Sprecher der Bundes- und Ländergesundheitsministerien hatten gesagt, dass die Kosten durch die Krankenkassen übernommen werden. Die Kassen sehen dagegen den Staat in der Pflicht. „Grundsätzlich ist der Umgang mit einer Pandemie Angelegenheit der öffentlichen Gesundheitsdienste“, sagte eine VDEK-Sprecherin. „Wir würden uns wünschen, dass der Staat seiner Verantwortung nachkommt“, sagte Matthias Jakob, Sprecher der Landesvertretung Sachsen der Techniker Krankenkasse (TK). Allerdings sei die Kasse eine öffentliche Körperschaft und daher dem Bund mittelbar verpflichtet. „Wir müssen staatliche Anweisungen befolgen.“

Video: Gravierende Verläufe von Schweingrippe in Deutschland möglich

Die Kosten sind nach Angaben des VDEK bisher nicht im Gesundheitsfonds einkalkuliert. Dadurch entstehe das Risiko für die Krankenkassen, Zusatzbeiträge erheben zu müssen. Der Verband mahnte daher eine Verständigung darüber an, wie die Ausgaben für Schutzimpfung zum Beispiel mit Steuermitteln ausgeglichen werden könnten.

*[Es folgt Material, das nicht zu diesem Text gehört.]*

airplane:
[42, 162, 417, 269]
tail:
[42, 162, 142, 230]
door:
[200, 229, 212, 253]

Virus breitet sich so schnell aus wie noch nie

Die erste Impfwelle für 22,5 Millionen Menschen in der Bundesrepublik soll im Herbst starten und bis zu 2 Milliarden Euro kosten. Das Bundesgesundheitsministerium bereitet eine Verordnung vor, nach der die gesetzlichen Krankenkassen verpflichtet werden, die Kosten für die Impfung zu übernehmen. Die gesetzlichen Krankenkassen hatten sich grundsätzlich zur Übernahme der Kosten bereiterklärt - allerdings wollen die Kassen lediglich den Impfstoff bezahlen, nicht aber dessen Verteilung und Lagerung.

Mehrere hundert Deutsche erkranken täglich neu an der Schweinegrippe. Allein von Donnerstag auf Freitag vergangener Woche sei die Zahl registrierter Fälle um 500 auf rund 3400 hochgeschnellt, sagte der Vizepräsident des Robert-Koch-Instituts (RKI), Reinhard Burger, am Montag in Berlin. Bis Freitag habe es damit innerhalb von drei Tagen 1500 neue Fälle gegeben. „Die Pandemie ist in der Tat angekommen, das neue Virus hat sich innerhalb von zwei Monaten über die ganze Welt verbreitet, so schnell ging das noch nie.“

Ein Viertel der Erkrankten in Deutschland habe sich im Land angesteckt. „Ein Großteil der Fälle geht zurück auf Reiserückkehrer aus Spanien“, sagte Burger. Am stärksten betroffen seien Nordrhein- Westfalen und Niedersachsen. An immer mehr Schulen beginnen die Sommerferien wegen der Schweinegrippe ein paar Tage eher. Mit einer normalen Grippe-Impfung könne man sich „eindeutig nicht“ gegen das Schweinegrippen-Virus schützen, warnte Burger.